# 6 Brand New Dell Avaya Servers Today!



## silversaddle1 (Jun 7, 2015)

Hard to understand sometimes what will roll in on the truck from day to day. Friday we had 6 brand new, never opened Dell servers come in. That's a first for us. New in 2012 so I think these are going to be re-marketed. Any ideas?


----------



## glorycloud (Jun 7, 2015)

Any idea how they are configured?


----------



## silversaddle1 (Jun 7, 2015)

No. How do you find that out?


----------



## glorycloud (Jun 8, 2015)

I thought it might say something on the box but maybe not. The Product number and part number may help but 
Sipera Systems doesn't seem to get very technical on their website about what is inside this product.

You may want to open a box and take some pictures and see what comes up in the BIOS as far as the
processor type and speed, memory, HDD's, etc.

8)


----------



## Golddigger Greg (Jun 8, 2015)

Should be as simple as entering the service tag number at the Dell Support page:
http://www.dell.com/support/home/us/en/19


----------



## silversaddle1 (Jun 8, 2015)

Well I did look in one, and without my son being here to set it up, all I can tell you is it has 4 GB of memory and a 500 gig HDD with a slot to add another HDD. Other than that. you got me!


----------



## Slochteren (Jun 8, 2015)

Golddigger Greg said:


> Should be as simple as entering the service tag number at the Dell Support page:
> http://www.dell.com/support/home/us/en/19


You don't have to look in it, do like Golddigger Greg said, find the service tag number.


----------



## silversaddle1 (Jun 8, 2015)

http://www.dell.com/support/home/us/en/19/product-support/servicetag/CNDHJS1/configuration


----------



## dannlee (Jun 8, 2015)

Dell PowerEdge R210 II Ultra-compact Rack Server

http://www.dell.com/us/business/p/poweredge-r210-2/pd


----------



## glorycloud (Jun 8, 2015)

Nice Quad Core processor in it for sure!

Dell TFVWJ QC Xeon E3-1230 3.2Ghz 8MB 5GTs Processor

They should have some value as complete servers that are NIB. 8)


----------



## rickbb (Jun 9, 2015)

Personally I'd scrap them.

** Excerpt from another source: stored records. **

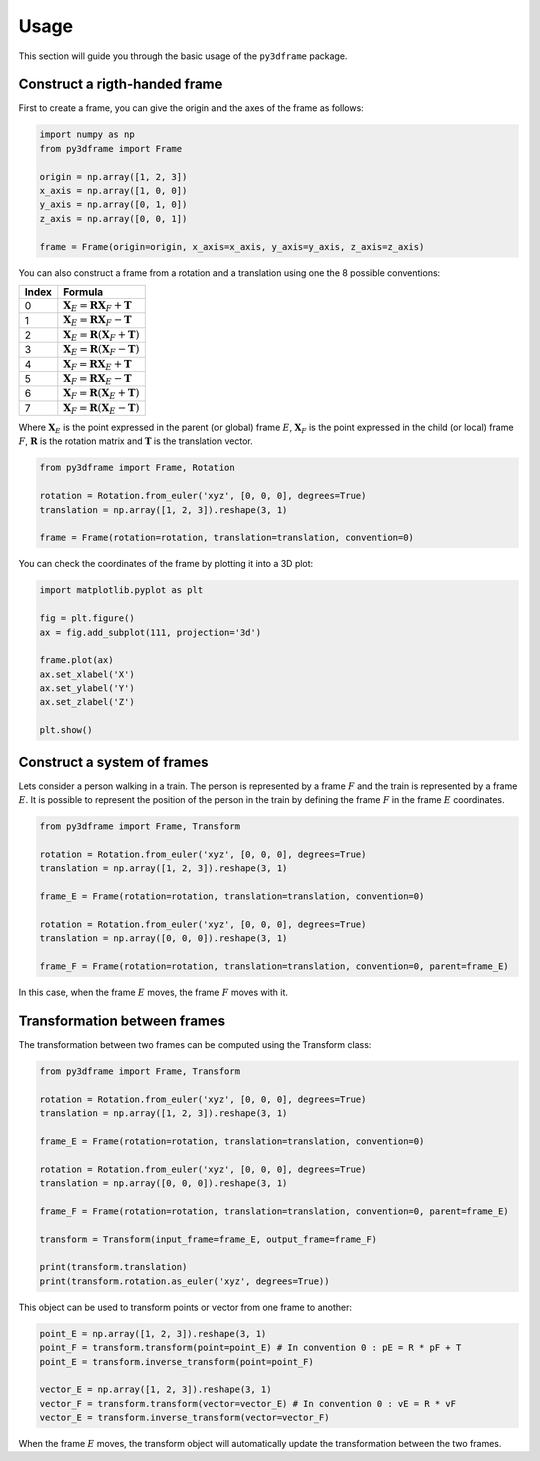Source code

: Usage
==============

This section will guide you through the basic usage of the ``py3dframe`` package.

Construct a rigth-handed frame
------------------------------

First to create a frame, you can give the origin and the axes of the frame as follows:

.. code-block:: python

    import numpy as np
    from py3dframe import Frame

    origin = np.array([1, 2, 3])
    x_axis = np.array([1, 0, 0])
    y_axis = np.array([0, 1, 0])
    z_axis = np.array([0, 0, 1])

    frame = Frame(origin=origin, x_axis=x_axis, y_axis=y_axis, z_axis=z_axis)


You can also construct a frame from a rotation and a translation using one the 8 possible conventions:

+---------------------+----------------------------------------------------------------+
| Index               | Formula                                                        |
+=====================+================================================================+
| 0                   | :math:`\mathbf{X}_E = \mathbf{R} \mathbf{X}_F + \mathbf{T}`    |
+---------------------+----------------------------------------------------------------+
| 1                   | :math:`\mathbf{X}_E = \mathbf{R} \mathbf{X}_F - \mathbf{T}`    |
+---------------------+----------------------------------------------------------------+
| 2                   | :math:`\mathbf{X}_E = \mathbf{R} (\mathbf{X}_F + \mathbf{T})`  |
+---------------------+----------------------------------------------------------------+
| 3                   | :math:`\mathbf{X}_E = \mathbf{R} (\mathbf{X}_F - \mathbf{T})`  |
+---------------------+----------------------------------------------------------------+
| 4                   | :math:`\mathbf{X}_F = \mathbf{R} \mathbf{X}_E + \mathbf{T}`    |
+---------------------+----------------------------------------------------------------+
| 5                   | :math:`\mathbf{X}_F = \mathbf{R} \mathbf{X}_E - \mathbf{T}`    |
+---------------------+----------------------------------------------------------------+
| 6                   | :math:`\mathbf{X}_F = \mathbf{R} (\mathbf{X}_E + \mathbf{T})`  |
+---------------------+----------------------------------------------------------------+
| 7                   | :math:`\mathbf{X}_F = \mathbf{R} (\mathbf{X}_E - \mathbf{T})`  |
+---------------------+----------------------------------------------------------------+

Where :math:`\mathbf{X}_E` is the point expressed in the parent (or global) frame :math:`E`, :math:`\mathbf{X}_F` is the point expressed in the child (or local) frame :math:`F`, :math:`\mathbf{R}` is the rotation matrix and :math:`\mathbf{T}` is the translation vector.

.. code-block:: python

    from py3dframe import Frame, Rotation

    rotation = Rotation.from_euler('xyz', [0, 0, 0], degrees=True)
    translation = np.array([1, 2, 3]).reshape(3, 1)

    frame = Frame(rotation=rotation, translation=translation, convention=0)

You can check the coordinates of the frame by plotting it into a 3D plot:

.. code-block:: python

    import matplotlib.pyplot as plt

    fig = plt.figure()
    ax = fig.add_subplot(111, projection='3d')

    frame.plot(ax)
    ax.set_xlabel('X')
    ax.set_ylabel('Y')
    ax.set_zlabel('Z')

    plt.show()

Construct a system of frames
----------------------------

Lets consider a person walking in a train. 
The person is represented by a frame :math:`F` and the train is represented by a frame :math:`E`.
It is possible to represent the position of the person in the train by defining the frame :math:`F` in the frame :math:`E` coordinates.

.. code-block:: python

    from py3dframe import Frame, Transform

    rotation = Rotation.from_euler('xyz', [0, 0, 0], degrees=True)
    translation = np.array([1, 2, 3]).reshape(3, 1)

    frame_E = Frame(rotation=rotation, translation=translation, convention=0)

    rotation = Rotation.from_euler('xyz', [0, 0, 0], degrees=True)
    translation = np.array([0, 0, 0]).reshape(3, 1)

    frame_F = Frame(rotation=rotation, translation=translation, convention=0, parent=frame_E)

In this case, when the frame :math:`E` moves, the frame :math:`F` moves with it.

Transformation between frames
------------------------------

The transformation between two frames can be computed using the Transform class:

.. code-block:: python

    from py3dframe import Frame, Transform

    rotation = Rotation.from_euler('xyz', [0, 0, 0], degrees=True)
    translation = np.array([1, 2, 3]).reshape(3, 1)

    frame_E = Frame(rotation=rotation, translation=translation, convention=0)

    rotation = Rotation.from_euler('xyz', [0, 0, 0], degrees=True)
    translation = np.array([0, 0, 0]).reshape(3, 1)

    frame_F = Frame(rotation=rotation, translation=translation, convention=0, parent=frame_E)

    transform = Transform(input_frame=frame_E, output_frame=frame_F)

    print(transform.translation)
    print(transform.rotation.as_euler('xyz', degrees=True))

This object can be used to transform points or vector from one frame to another:

.. code-block:: python

    point_E = np.array([1, 2, 3]).reshape(3, 1)
    point_F = transform.transform(point=point_E) # In convention 0 : pE = R * pF + T
    point_E = transform.inverse_transform(point=point_F) 

    vector_E = np.array([1, 2, 3]).reshape(3, 1)
    vector_F = transform.transform(vector=vector_E) # In convention 0 : vE = R * vF
    vector_E = transform.inverse_transform(vector=vector_F)

When the frame :math:`E` moves, the transform object will automatically update the transformation between the two frames.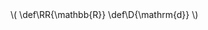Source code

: #+HTML_HEAD: <link rel="preconnect" href="https://fonts.gstatic.com"><link href="https://fonts.googleapis.com/css2?family=Spectral&display=swap" rel="stylesheet">
#+HTML_HEAD: <link href="https://fonts.googleapis.com/css2?family=Merriweather" rel="stylesheet">
#+HTML_HEAD: <link rel="stylesheet" type="text/css" href="../css/stylesheet.css" />

#+OPTIONS: html-postamble:nil

#+MACRO: define  @@html:<dfn>@@@@latex:\define{@@$1@@latex:}@@@@html:</dfn>@@

# Bibliography related macros
#+MACRO: book-title @@html:<cite class="book-title">@@$1@@html:</cite>@@

#+begin_export html
\(
   \def\RR{\mathbb{R}}
   \def\D{\mathrm{d}}
\)
#+end_export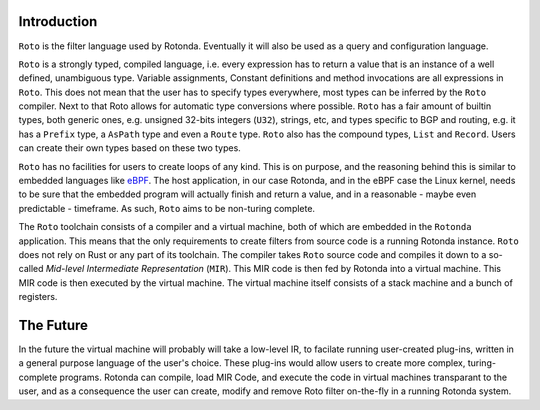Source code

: Introduction
------------

``Roto`` is the filter language used by Rotonda. Eventually it will also be used
as a query and configuration language.

``Roto`` is a strongly typed, compiled language, i.e. every expression has to
return a value that is an instance of a well defined, unambiguous type.
Variable assignments, Constant definitions and method invocations are all
expressions in ``Roto``. This does not mean that the user has to specify types
everywhere, most types can be inferred by the ``Roto`` compiler. Next to that
Roto allows for automatic type conversions where possible. ``Roto`` has a fair
amount of builtin types, both generic ones, e.g. unsigned 32-bits integers
(``U32``), strings, etc, and types specific to BGP and routing, e.g. it has a
``Prefix`` type, a ``AsPath`` type and even a ``Route`` type. ``Roto`` also
has the compound types, ``List`` and ``Record``. Users can create their own
types based on these two types.

``Roto`` has no facilities for users to create loops of any kind. This is on
purpose, and the reasoning behind this is similar to embedded languages like
`eBPF <https://ebpf.io/what-is-ebpf/>`_. The host application, in our case
Rotonda, and in the eBPF case the Linux kernel, needs to be sure that the
embedded program will actually finish and return a value, and in a reasonable
- maybe even predictable - timeframe. As such, ``Roto`` aims to be non-turing
complete.

The ``Roto`` toolchain consists of a compiler and a virtual machine, both of
which are embedded in the ``Rotonda`` application. This means that the only
requirements to create filters from source code is a running Rotonda instance.
``Roto`` does not rely on Rust or any part of its toolchain. The compiler
takes ``Roto`` source code and compiles it down to a so-called `Mid-level
Intermediate Representation` (``MIR``). This MIR code is then fed by Rotonda
into a virtual machine. This MIR code is then executed by the virtual machine.
The virtual machine itself consists of a stack machine and a bunch of
registers.

The Future
----------

In the future the virtual machine will probably will take a low-level IR, to
facilate running user-created plug-ins, written in a general purpose language
of the user's choice. These plug-ins would allow users to create more complex,
turing-complete programs. Rotonda can compile, load MIR Code, and execute the
code in virtual machines transparant to the user, and as a consequence the
user can create, modify and remove Roto filter on-the-fly in a running Rotonda
system.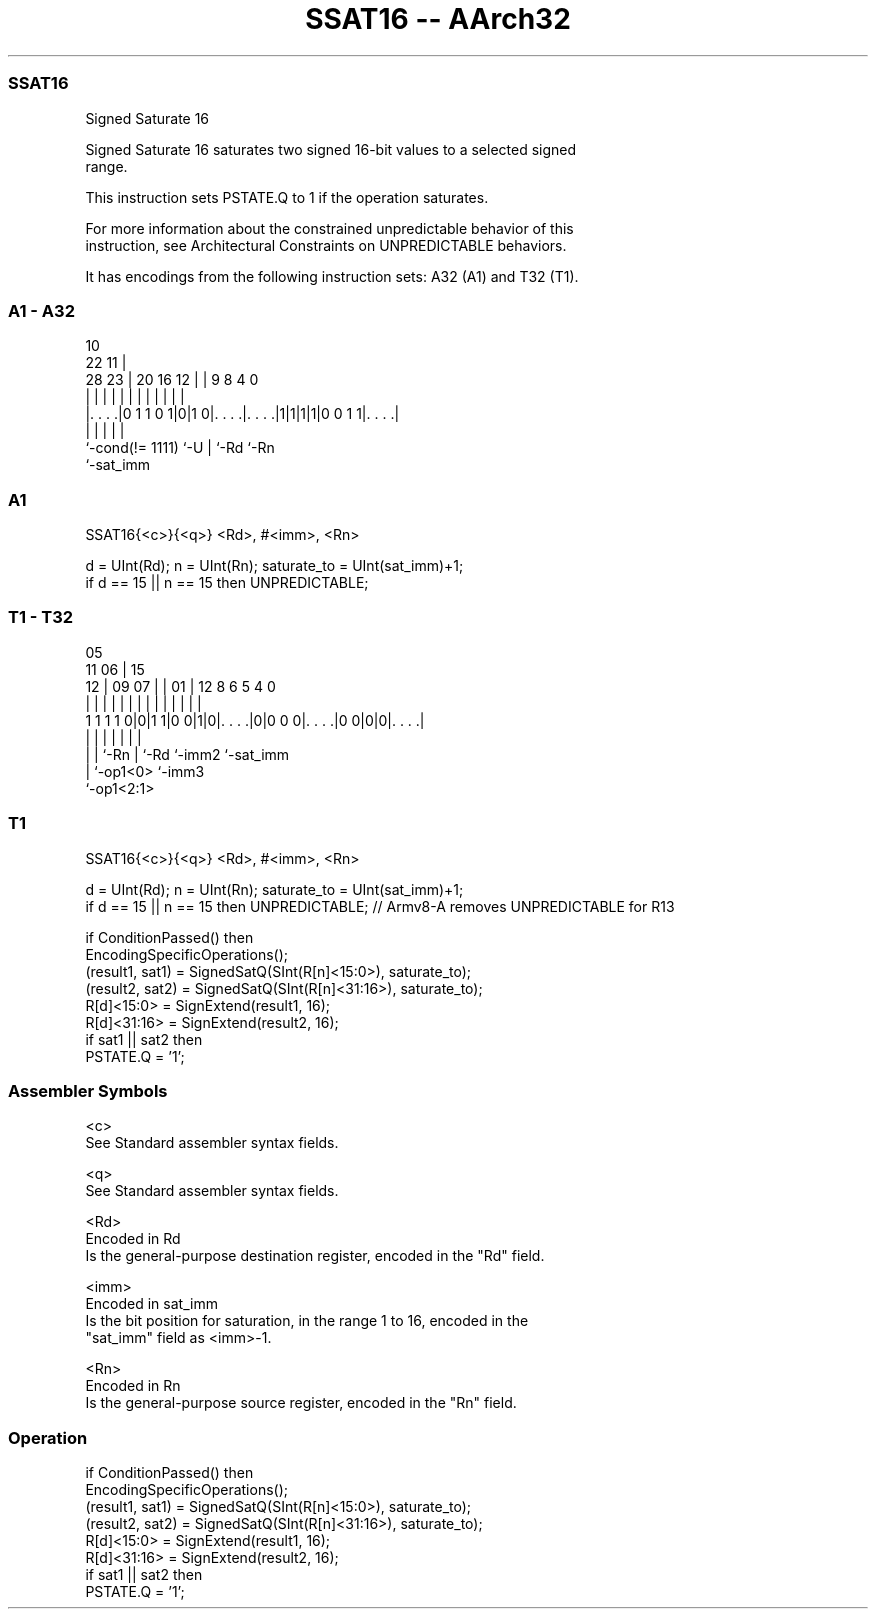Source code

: .nh
.TH "SSAT16 -- AArch32" "7" " "  "instruction" "general"
.SS SSAT16
 Signed Saturate 16

 Signed Saturate 16 saturates two signed 16-bit values to a selected signed
 range.

 This instruction sets PSTATE.Q to 1 if the operation saturates.

 For more information about the constrained unpredictable behavior of this
 instruction, see Architectural Constraints on UNPREDICTABLE behaviors.


It has encodings from the following instruction sets:  A32 (A1) and  T32 (T1).

.SS A1 - A32
 
                                                                   
                                             10                    
                     22                    11 |                    
         28        23 |  20      16      12 | | 9 8       4       0
          |         | |   |       |       | | | | |       |       |
  |. . . .|0 1 1 0 1|0|1 0|. . . .|. . . .|1|1|1|1|0 0 1 1|. . . .|
  |                 |     |       |                       |
  `-cond(!= 1111)   `-U   |       `-Rd                    `-Rn
                          `-sat_imm
  
  
 
.SS A1
 
 SSAT16{<c>}{<q>} <Rd>, #<imm>, <Rn>
 
 d = UInt(Rd);  n = UInt(Rn);  saturate_to = UInt(sat_imm)+1;
 if d == 15 || n == 15 then UNPREDICTABLE;
.SS T1 - T32
 
                                                                   
                         05                                        
             11        06 |        15                              
           12 |  09  07 | |      01 |    12       8   6 5 4       0
            | |   |   | | |       | |     |       |   | | |       |
   1 1 1 1 0|0|1 1|0 0|1|0|. . . .|0|0 0 0|. . . .|0 0|0|0|. . . .|
                  |   |   |         |     |       |       |
                  |   |   `-Rn      |     `-Rd    `-imm2  `-sat_imm
                  |   `-op1<0>      `-imm3
                  `-op1<2:1>
  
  
 
.SS T1
 
 SSAT16{<c>}{<q>} <Rd>, #<imm>, <Rn>
 
 d = UInt(Rd);  n = UInt(Rn);  saturate_to = UInt(sat_imm)+1;
 if d == 15 || n == 15 then UNPREDICTABLE; // Armv8-A removes UNPREDICTABLE for R13
 
 if ConditionPassed() then
     EncodingSpecificOperations();
     (result1, sat1) = SignedSatQ(SInt(R[n]<15:0>), saturate_to);
     (result2, sat2) = SignedSatQ(SInt(R[n]<31:16>), saturate_to);
     R[d]<15:0> = SignExtend(result1, 16);
     R[d]<31:16> = SignExtend(result2, 16);
     if sat1 || sat2 then
         PSTATE.Q = '1';
 

.SS Assembler Symbols

 <c>
  See Standard assembler syntax fields.

 <q>
  See Standard assembler syntax fields.

 <Rd>
  Encoded in Rd
  Is the general-purpose destination register, encoded in the "Rd" field.

 <imm>
  Encoded in sat_imm
  Is the bit position for saturation, in the range 1 to 16, encoded in the
  "sat_imm" field as <imm>-1.

 <Rn>
  Encoded in Rn
  Is the general-purpose source register, encoded in the "Rn" field.



.SS Operation

 if ConditionPassed() then
     EncodingSpecificOperations();
     (result1, sat1) = SignedSatQ(SInt(R[n]<15:0>), saturate_to);
     (result2, sat2) = SignedSatQ(SInt(R[n]<31:16>), saturate_to);
     R[d]<15:0> = SignExtend(result1, 16);
     R[d]<31:16> = SignExtend(result2, 16);
     if sat1 || sat2 then
         PSTATE.Q = '1';

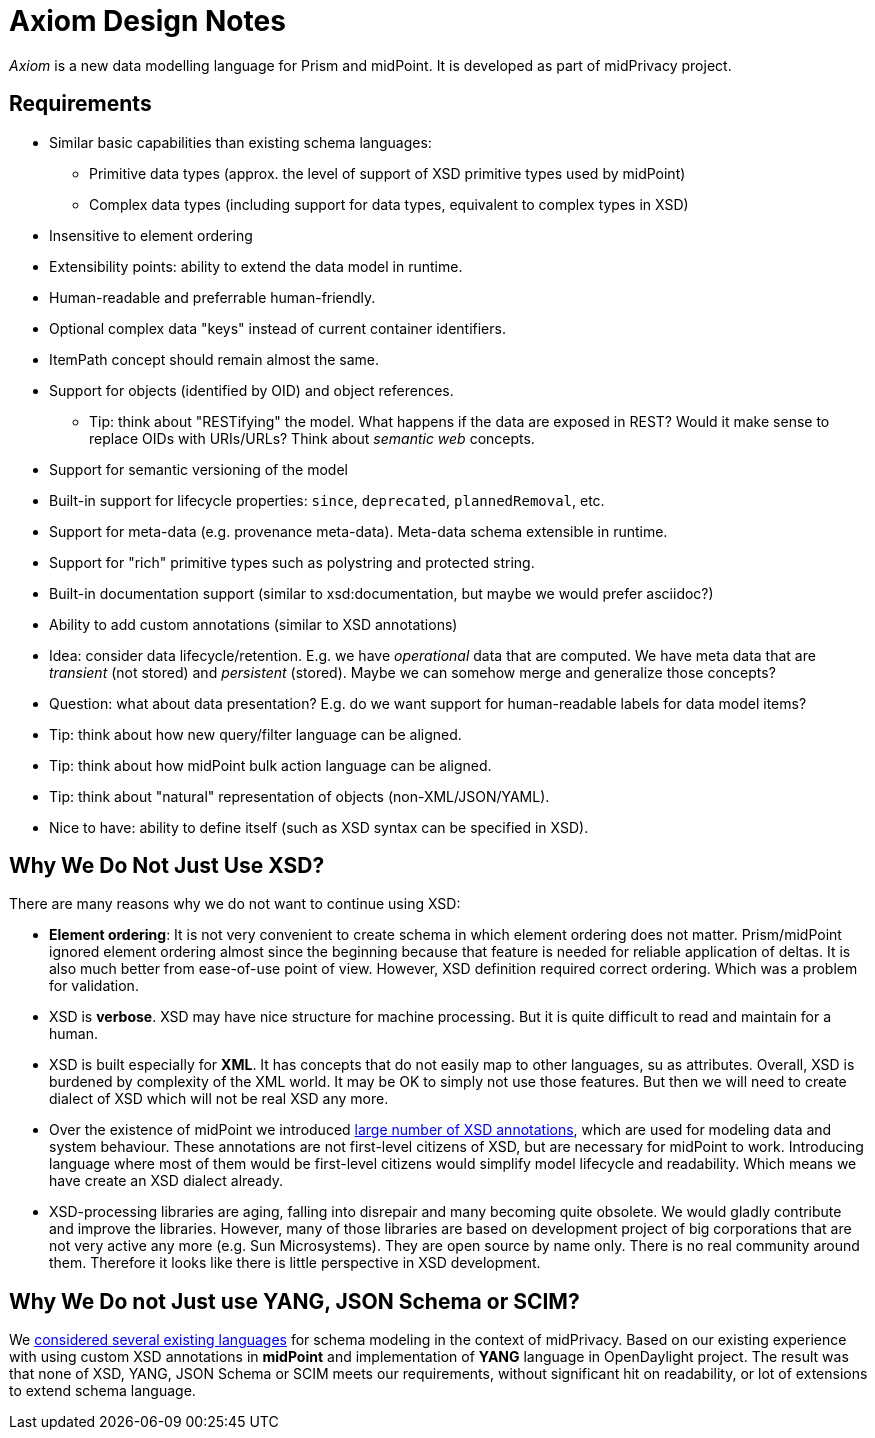 = Axiom Design Notes

_Axiom_ is a new data modelling language for Prism and midPoint.
It is developed as part of midPrivacy project.

== Requirements

* Similar basic capabilities than existing schema languages:

** Primitive data types (approx. the level of support of XSD primitive types used by midPoint)

** Complex data types (including support for data types, equivalent to complex types in XSD)

* Insensitive to element ordering

* Extensibility points: ability to extend the data model in runtime.

* Human-readable and preferrable human-friendly.

* Optional complex data "keys" instead of current container identifiers.

* ItemPath concept should remain almost the same.

* Support for objects (identified by OID) and object references.

** Tip: think about "RESTifying" the model.
What happens if the data are exposed in REST?
Would it make sense to replace OIDs with URIs/URLs?
Think about _semantic web_ concepts.

* Support for semantic versioning of the model

* Built-in support for lifecycle properties: `since`, `deprecated`, `plannedRemoval`, etc.

* Support for meta-data (e.g. provenance meta-data). Meta-data schema extensible in runtime.

* Support for "rich" primitive types such as polystring and protected string.

* Built-in documentation support (similar to xsd:documentation, but maybe we would prefer asciidoc?)

* Ability to add custom annotations (similar to XSD annotations)

* Idea: consider data lifecycle/retention.
E.g. we have _operational_ data that are computed.
We have meta data that are _transient_ (not stored) and _persistent_ (stored).
Maybe we can somehow merge and generalize those concepts?

* Question: what about data presentation?
E.g. do we want support for human-readable labels for data model items?

* Tip: think about how new query/filter language can be aligned.

* Tip: think about how midPoint bulk action language can be aligned.

* Tip: think about "natural" representation of objects (non-XML/JSON/YAML).

* Nice to have: ability to define itself (such as XSD syntax can be specified in XSD).

== Why We Do Not Just Use XSD?

There are many reasons why we do not want to continue using XSD:

* *Element ordering*: It is not very convenient to create schema in which element ordering does not matter.
Prism/midPoint ignored element ordering almost since the beginning because that feature is needed for reliable application of deltas.
It is also much better from ease-of-use point of view.
However, XSD definition required correct ordering.
Which was a problem for validation.

* XSD is *verbose*.
XSD may have nice structure for machine processing.
But it is quite difficult to read and maintain for a human.

* XSD is built especially for *XML*.
It has concepts that do not easily map to other languages, su as attributes.
Overall, XSD is burdened by complexity of the XML world.
It may be OK to simply not use those features.
But then we will need to create dialect of XSD which will not be real XSD any more.

* Over the existence of midPoint we introduced link:../xsd-keywords-use/[large number of XSD annotations], which are used for modeling data and system behaviour.
These annotations are not first-level citizens of XSD, but are necessary for midPoint to work.
Introducing language where most of them would be first-level citizens would simplify model lifecycle and readability.
Which means we have create an XSD dialect already.

* XSD-processing libraries are aging, falling into disrepair and many becoming quite obsolete.
We would gladly contribute and improve the libraries.
However, many of those libraries are based on development project of big corporations that are not very active any more (e.g. Sun Microsystems).
They are open source by name only.
There is no real community around them.
Therefore it looks like there is little perspective in XSD development.

== Why We Do not Just use YANG, JSON Schema or SCIM?

We link:../existing-languages-analysis/[considered several existing languages] for schema modeling in the context of midPrivacy.
Based on our existing experience with using custom XSD annotations in *midPoint* and implementation of *YANG* language in OpenDaylight project.
The result was that none of XSD, YANG, JSON Schema or SCIM meets our requirements, without significant hit on readability, or lot of extensions to extend schema language.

I've never had any Dell worth it's weight in salt as a server. Finally got the last one out of here this year and back to good old reliable HP.


----------



## Anonymous (Jun 9, 2015)

rickbb said:


> Personally I'd scrap them. I've never had any Dell worth it's weight in salt as a server. Finally got the last one out of here this year and back to good old reliable HP.



Respectfully you'd be nuts to follow this advice.


----------



## jason_recliner (Jun 9, 2015)

spaceships said:


> rickbb said:
> 
> 
> > Personally I'd scrap them. I've never had any Dell worth it's weight in salt as a server. Finally got the last one out of here this year and back to good old reliable HP.
> ...


Agreed. I'd have them in a heartbeat.

[Edit:] I actually have a R210 ii but also still have a 2850 and two 1850s in production use. Twelve years old and still going!


----------



## Barren Realms 007 (Jun 9, 2015)

I've used Dell's solely for about the last 18 years and as far as I can remember I haven't had a bit of trouble out of any of the system's I have had.


----------



## silversaddle1 (Jun 9, 2015)

Feel free to make a offer on one or all. 8)


----------



## glorycloud (Jun 9, 2015)

As a wholesaler of computers and parts I subscribe to a dealer website called Brokerbin.
It costs me $75 a month but I can list my tested servers, parts, etc. there for other dealers
to view and purchase. The Dell R210's are available up there from "trusted" parts sellers
for over $300 each for refurbished servers. 

I imagine if you list these NIB servers on ebay you would do well. Shipping costs will be an issue for
some but not the wholesalers as it is just a cost of doing business. 8)


----------



## Anonymous (Jun 9, 2015)

Haha Glorycloud I'm on there too :shock: 

Drop me a PM - this is funny 

Jon


----------